◆ Data
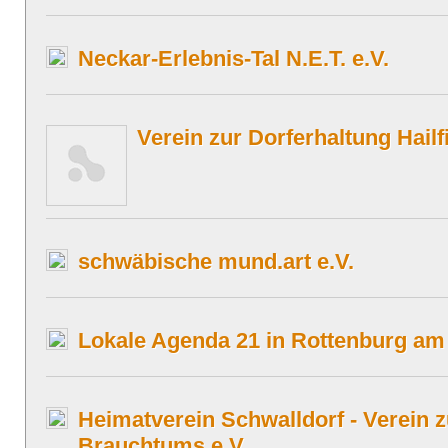
Neckar-Erlebnis-Tal N.E.T. e.V.
Verein zur Dorferhaltung Hailf
schwäbische mund.art e.V.
Lokale Agenda 21 in Rottenburg am
Heimatverein Schwalldorf - Verein z
Brauchtums e.V.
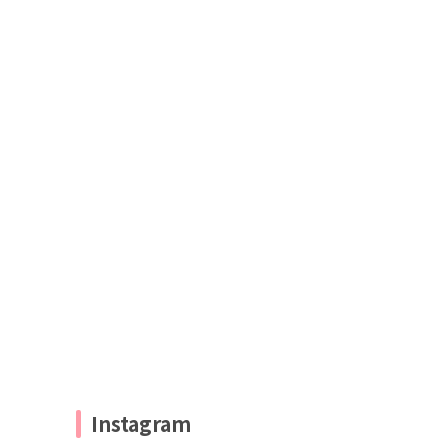
Instagram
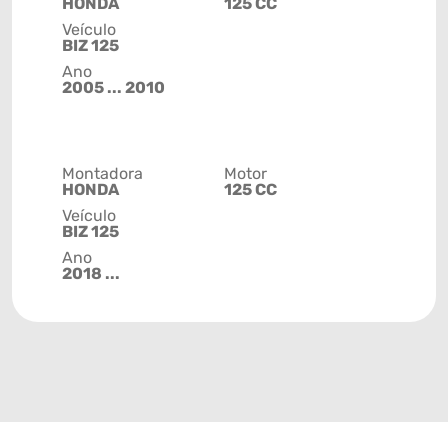
HONDA
125 CC
Veículo
BIZ 125
Ano
2005 ... 2010
Montadora
Motor
HONDA
125 CC
Veículo
BIZ 125
Ano
2018 ...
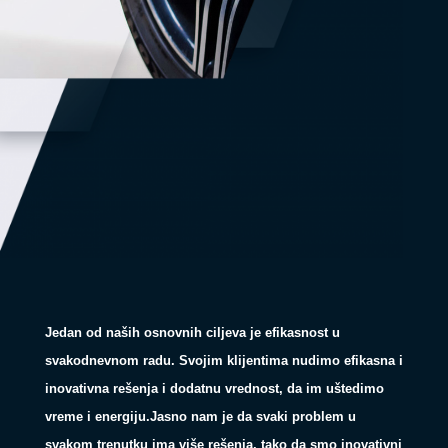
Jedan od naših osnovnih ciljeva je efikasnost u
svakodnevnom radu. Svojim klijentima nudimo efikasna i
inovativna rešenja i dodatnu vrednost, da im uštedimo
vreme i energiju.Jasno nam je da svaki problem u
svakom trenutku ima više rešenja, tako da smo inovativni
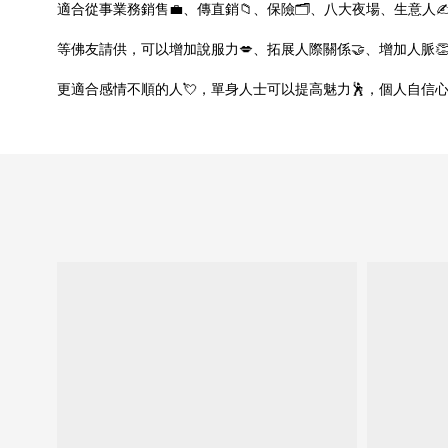
適合從事業務銷售💼、傳直銷📁、保險🗂️、八大夜場、生意人✍
等佛友請供，可以增加說服力💋、拓展人際關係🤝、增加人脈👏
更適合感情不順的人💘，單身人士可以提高魅力🕺，個人自信心🤓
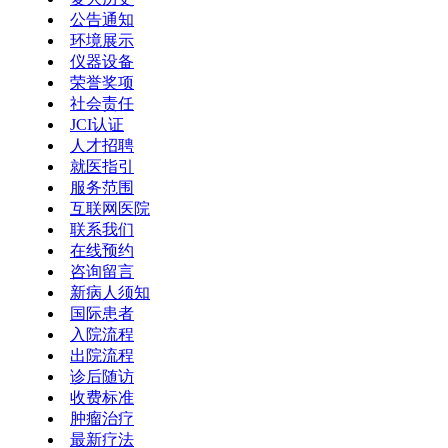
公告通知
环境展示
仪器设备
荣誉奖项
社会责任
JCI认证
人才招聘
就医指引
服务范围
互联网医院
联系我们
在线预约
咨询留言
新病人须知
国际患者
入院流程
出院流程
诊后随访
收费标准
肿瘤治疗
最新疗法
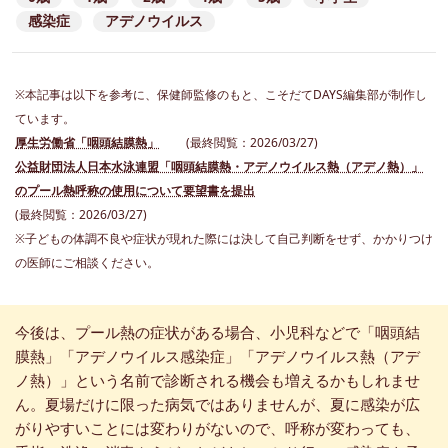
感染症
アデノウイルス
※本記事は以下を参考に、保健師監修のもと、こそだてDAYS編集部が制作し
ています。
厚生労働省「咽頭結膜熱」
(最終閲覧：2026/03/27)
公益財団法人日本水泳連盟「咽頭結膜熱・アデノウイルス熱（アデノ熱）」
のプール熱呼称の使用について要望書を提出
(最終閲覧：2026/03/27)
※子どもの体調不良や症状が現れた際には決して自己判断をせず、かかりつけ
の医師にご相談ください。
今後は、プール熱の症状がある場合、小児科などで「咽頭結
膜熱」「アデノウイルス感染症」「アデノウイルス熱（アデ
ノ熱）」という名前で診断される機会も増えるかもしれませ
ん。夏場だけに限った病気ではありませんが、夏に感染が広
がりやすいことには変わりがないので、呼称が変わっても、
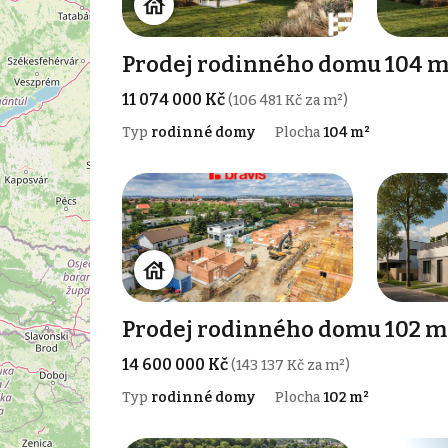
Prodej rodinného domu 104 m²
11 074 000 Kč
(106 481 Kč za m²)
Typ
rodinné domy
Plocha
104 m²
Prodej rodinného domu 102 m
14 600 000 Kč
(143 137 Kč za m²)
Typ
rodinné domy
Plocha
102 m²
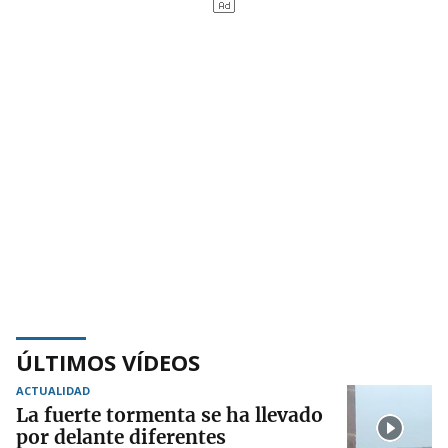
ÚLTIMOS VÍDEOS
ACTUALIDAD
La fuerte tormenta se ha llevado
por delante diferentes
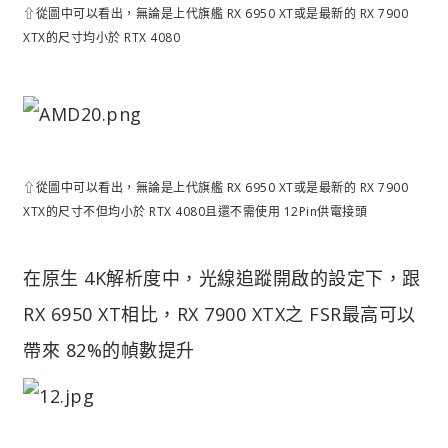
⇧從圖中可以看出，無論是上代旗艦 RX 6950 XT或是最新的 RX 7900
XTX的尺寸均小於 RTX 4080
⇧從圖中可以看出，無論是上代旗艦 RX 6950 XT或是最新的 RX 7900
XTX的尺寸不但均小於 RTX 4080且還不需使用 12Pin供電接頭
在原生 4K解析度中，光線追蹤開啟的設定下，跟
RX 6950 XT相比，RX 7900 XTX之 FSR最高可以
帶來 82%的幀數提升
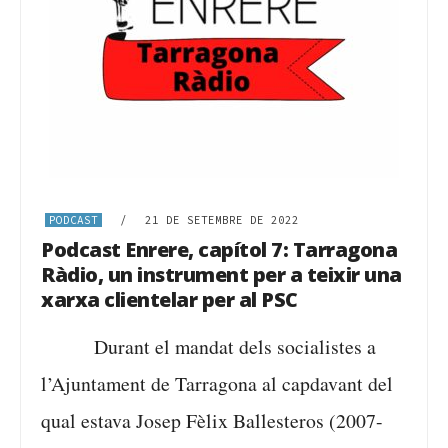
PODCAST
/
21 DE SETEMBRE DE 2022
Podcast Enrere, capítol 7: Tarragona
Ràdio, un instrument per a teixir una
xarxa clientelar per al PSC
Durant el mandat dels socialistes a
l’Ajuntament de Tarragona al capdavant del
qual estava Josep Fèlix Ballesteros (2007-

◆ Exercise description
Pull out every line of the material that contains the string "アデノウイルス熱", matching case exactly.

◆ Answer section
公益財団法人日本水泳連盟「咽頭結膜熱・アデノウイルス熱（アデノ熱）」
膜熱」「アデノウイルス感染症」「アデノウイルス熱（アデ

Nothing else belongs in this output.